All 111 DNA samples isolated from CSF were subject to Angie-LAMP, 48/111 (43%) were positive, 58/111 (52%) were negative and 5/111 (5%) returned an equivocal amplification result (Fig 1B and Table 2). Weak positive qPCR samples were either Angie-LAMP negative (4/6) or equivocal (2/6). All nine qPCR equivocal samples returned a negative result using Angie-LAMP, and three returned an equivocal result (one qPCR positive, two qPCR negative samples). All equivocal and qPCR weak positive results were not considered further. Using 93 paired samples, the agreement (Kappa = 0.81; 95%CI 0.69 to 0.92) between the two tests was considered ‘almost perfect agreement’ to ‘substantial agreement’ using the scale of Landis and Koch [35]. Bland-Altman bias was 12.4 (SD = 3.4) with 95% limit of agreement 5.8 to 19 (Fig 1B—inset). Assuming the qPCR as the gold standard reference test, the Angie-LAMP diagnostic sensitivity is 84.2% (95%CI 72.1% to 92.5%) and diagnostic specificity is 100% (95%CI 90.3% to 100%) (Fig 1C). Linear regression demonstrated that the slope between qPCR and Angie-LAMP was significantly non-zero (F = 33.93, DFn = 1, DFd = 49, P-value<0.0001), with a moderate co-efficient of determination (R2 = 41%) (Fig 1D).

Provided material:
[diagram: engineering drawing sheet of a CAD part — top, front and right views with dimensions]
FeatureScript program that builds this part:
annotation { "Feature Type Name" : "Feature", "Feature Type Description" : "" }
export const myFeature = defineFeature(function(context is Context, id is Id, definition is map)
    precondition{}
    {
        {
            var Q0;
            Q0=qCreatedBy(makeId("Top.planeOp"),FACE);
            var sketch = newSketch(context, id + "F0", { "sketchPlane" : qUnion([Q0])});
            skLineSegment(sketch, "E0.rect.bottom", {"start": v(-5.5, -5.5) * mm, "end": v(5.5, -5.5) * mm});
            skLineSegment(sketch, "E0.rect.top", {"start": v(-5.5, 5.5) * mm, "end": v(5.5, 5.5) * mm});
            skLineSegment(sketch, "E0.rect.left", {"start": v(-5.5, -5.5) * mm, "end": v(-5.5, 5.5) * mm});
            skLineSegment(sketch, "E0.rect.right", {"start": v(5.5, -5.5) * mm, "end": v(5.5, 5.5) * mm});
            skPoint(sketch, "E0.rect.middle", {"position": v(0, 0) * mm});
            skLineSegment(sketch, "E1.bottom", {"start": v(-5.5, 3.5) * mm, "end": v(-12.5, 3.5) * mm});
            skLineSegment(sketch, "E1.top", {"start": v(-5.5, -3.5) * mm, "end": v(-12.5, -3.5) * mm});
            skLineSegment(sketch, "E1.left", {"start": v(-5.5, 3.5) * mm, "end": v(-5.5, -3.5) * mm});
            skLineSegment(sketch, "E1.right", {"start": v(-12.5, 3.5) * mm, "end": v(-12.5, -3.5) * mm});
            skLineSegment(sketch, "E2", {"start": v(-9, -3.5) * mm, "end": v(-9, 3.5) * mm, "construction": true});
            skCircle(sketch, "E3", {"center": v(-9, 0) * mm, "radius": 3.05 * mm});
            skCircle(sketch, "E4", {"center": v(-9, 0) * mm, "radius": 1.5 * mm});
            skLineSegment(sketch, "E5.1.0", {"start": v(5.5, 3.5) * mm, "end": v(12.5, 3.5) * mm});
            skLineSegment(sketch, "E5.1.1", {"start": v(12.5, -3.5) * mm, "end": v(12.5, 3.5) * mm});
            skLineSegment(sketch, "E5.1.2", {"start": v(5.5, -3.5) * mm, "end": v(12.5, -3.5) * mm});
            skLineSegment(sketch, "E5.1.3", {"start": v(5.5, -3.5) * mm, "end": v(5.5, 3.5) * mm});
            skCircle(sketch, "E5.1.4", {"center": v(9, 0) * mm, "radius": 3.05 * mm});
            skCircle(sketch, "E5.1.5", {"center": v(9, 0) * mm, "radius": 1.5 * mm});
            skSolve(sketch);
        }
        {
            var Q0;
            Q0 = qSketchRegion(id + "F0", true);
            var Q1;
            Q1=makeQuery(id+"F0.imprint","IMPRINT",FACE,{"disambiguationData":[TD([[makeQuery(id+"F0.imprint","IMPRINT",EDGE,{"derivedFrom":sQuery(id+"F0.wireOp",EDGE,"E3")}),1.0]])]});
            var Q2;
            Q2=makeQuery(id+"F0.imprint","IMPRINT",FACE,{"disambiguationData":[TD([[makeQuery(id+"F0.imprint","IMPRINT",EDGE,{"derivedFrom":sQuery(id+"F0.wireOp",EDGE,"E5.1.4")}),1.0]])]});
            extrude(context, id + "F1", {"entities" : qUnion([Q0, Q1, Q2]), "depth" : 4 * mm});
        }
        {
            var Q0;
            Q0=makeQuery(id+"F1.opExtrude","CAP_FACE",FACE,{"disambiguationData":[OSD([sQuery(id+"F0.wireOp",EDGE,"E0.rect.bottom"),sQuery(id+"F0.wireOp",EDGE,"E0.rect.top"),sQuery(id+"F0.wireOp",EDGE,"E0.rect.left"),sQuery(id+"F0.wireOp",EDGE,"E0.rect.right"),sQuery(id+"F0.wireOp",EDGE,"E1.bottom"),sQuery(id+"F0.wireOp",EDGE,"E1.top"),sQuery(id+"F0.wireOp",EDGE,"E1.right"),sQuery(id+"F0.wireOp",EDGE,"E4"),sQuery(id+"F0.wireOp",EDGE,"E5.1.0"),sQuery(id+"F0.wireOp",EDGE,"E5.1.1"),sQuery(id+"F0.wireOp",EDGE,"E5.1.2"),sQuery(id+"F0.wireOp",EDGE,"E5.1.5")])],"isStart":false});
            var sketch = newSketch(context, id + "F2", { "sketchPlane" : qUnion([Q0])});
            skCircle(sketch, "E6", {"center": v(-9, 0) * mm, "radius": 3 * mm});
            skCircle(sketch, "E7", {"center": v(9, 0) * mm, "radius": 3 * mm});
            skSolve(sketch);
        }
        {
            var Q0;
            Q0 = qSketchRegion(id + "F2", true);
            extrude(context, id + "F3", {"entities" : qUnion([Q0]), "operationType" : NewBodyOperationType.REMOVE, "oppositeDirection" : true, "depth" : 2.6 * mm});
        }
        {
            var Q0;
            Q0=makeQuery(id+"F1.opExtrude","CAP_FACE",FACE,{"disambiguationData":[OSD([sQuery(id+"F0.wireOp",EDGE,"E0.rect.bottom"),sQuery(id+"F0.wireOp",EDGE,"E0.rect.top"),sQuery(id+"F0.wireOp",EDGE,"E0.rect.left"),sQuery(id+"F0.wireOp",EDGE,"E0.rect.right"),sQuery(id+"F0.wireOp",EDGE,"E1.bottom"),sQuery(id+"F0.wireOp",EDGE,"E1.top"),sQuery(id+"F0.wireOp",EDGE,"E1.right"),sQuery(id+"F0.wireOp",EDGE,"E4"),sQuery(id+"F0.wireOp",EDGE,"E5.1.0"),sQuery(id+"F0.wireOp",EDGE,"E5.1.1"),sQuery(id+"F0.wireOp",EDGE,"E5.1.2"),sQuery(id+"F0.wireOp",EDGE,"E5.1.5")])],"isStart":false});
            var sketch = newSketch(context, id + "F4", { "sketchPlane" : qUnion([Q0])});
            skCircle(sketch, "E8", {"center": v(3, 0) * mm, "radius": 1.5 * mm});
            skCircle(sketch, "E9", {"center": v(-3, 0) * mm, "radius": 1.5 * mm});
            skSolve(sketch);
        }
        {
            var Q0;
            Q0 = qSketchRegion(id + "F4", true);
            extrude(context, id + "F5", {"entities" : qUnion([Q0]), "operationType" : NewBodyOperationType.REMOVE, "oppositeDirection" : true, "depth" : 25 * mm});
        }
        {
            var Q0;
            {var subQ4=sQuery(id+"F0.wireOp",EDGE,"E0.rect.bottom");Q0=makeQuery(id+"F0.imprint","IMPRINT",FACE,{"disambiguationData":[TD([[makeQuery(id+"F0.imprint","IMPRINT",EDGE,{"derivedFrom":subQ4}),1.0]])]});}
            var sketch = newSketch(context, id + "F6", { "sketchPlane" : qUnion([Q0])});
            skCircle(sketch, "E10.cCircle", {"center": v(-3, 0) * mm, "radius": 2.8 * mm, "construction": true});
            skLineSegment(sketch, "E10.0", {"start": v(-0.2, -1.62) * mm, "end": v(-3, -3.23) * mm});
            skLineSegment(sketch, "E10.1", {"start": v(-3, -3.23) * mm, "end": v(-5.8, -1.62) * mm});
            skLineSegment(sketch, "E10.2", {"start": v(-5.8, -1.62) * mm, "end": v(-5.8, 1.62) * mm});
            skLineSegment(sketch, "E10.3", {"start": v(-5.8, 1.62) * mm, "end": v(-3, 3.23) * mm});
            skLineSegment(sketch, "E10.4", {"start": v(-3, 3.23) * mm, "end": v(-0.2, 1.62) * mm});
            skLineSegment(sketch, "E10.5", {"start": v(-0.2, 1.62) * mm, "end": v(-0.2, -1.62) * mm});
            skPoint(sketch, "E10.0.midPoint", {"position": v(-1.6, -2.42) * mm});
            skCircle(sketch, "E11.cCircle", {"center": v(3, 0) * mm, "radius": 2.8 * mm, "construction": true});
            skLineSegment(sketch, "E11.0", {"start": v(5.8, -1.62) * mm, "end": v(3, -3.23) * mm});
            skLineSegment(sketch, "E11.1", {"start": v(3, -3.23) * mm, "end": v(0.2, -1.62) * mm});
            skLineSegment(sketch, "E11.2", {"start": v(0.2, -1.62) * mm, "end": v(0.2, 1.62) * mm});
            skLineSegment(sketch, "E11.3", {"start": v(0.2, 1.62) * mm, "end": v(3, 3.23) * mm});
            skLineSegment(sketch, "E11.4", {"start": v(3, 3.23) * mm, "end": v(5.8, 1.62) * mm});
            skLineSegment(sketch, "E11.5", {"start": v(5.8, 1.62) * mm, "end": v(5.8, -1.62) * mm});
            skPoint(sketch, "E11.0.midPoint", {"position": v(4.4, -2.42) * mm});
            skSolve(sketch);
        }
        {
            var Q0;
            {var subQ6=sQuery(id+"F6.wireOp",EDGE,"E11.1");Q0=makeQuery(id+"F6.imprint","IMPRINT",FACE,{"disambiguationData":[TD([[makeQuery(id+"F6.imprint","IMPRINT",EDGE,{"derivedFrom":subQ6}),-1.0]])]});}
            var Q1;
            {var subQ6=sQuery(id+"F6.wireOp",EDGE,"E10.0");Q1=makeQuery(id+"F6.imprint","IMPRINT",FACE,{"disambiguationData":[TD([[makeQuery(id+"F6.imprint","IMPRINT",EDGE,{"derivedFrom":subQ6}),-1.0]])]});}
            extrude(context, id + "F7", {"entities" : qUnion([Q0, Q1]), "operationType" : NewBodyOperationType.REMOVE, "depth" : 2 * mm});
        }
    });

The task: Extend the Angie-LAMP and qPCR results on CSF samples with the next few sentences after its final one.

Exercise result:
To further consider the diagnostic utility of Angie-LAMP, we attempted to bypass DNA extraction as a separate step and utilised a single step protocol for cell lysis with PrepMan Ultra reagent. We assessed 57 canine CSF samples previously used for DNA isolation and tested for presence of Angiostrongylus DNA (32 strong positive, 3 positive, 21 negative, 1 equivocal) (Fig 1E and Table 2). The agreement of the Angio-LAMP on CSF samples treated with PrepMan Ultra with Angiostrongylus qPCR showed ‘substantial agreement’ (Kappa = 0.77; 95%CI 0.59 to 0.94) using the scale of Landis and Koch [35]. Bland-Altman bias was 15 (SD = 4.4) with 95% limit of agreement 6.7 to 24 (Fig 1E inset). Using the qPCR as the reference test, the Angie-LAMP assay using CSF treated with PrepMan Ultra reagent had a sensitivity of 85.7% (95%CI 69.7% to 95.2%) and specificity of 94.7% (95%CI 74.0% to 99.9%) (Fig 1C). Linear regression demonstrated that the slope between qPCR and Angie-LAMP on CSF treated with PrepMan Ultra was not significantly ‘non-zero’ (F = 2.59, DFn = 1, DFd = 18, P-value = 0.13; R2 = 13%) (Fig 1F).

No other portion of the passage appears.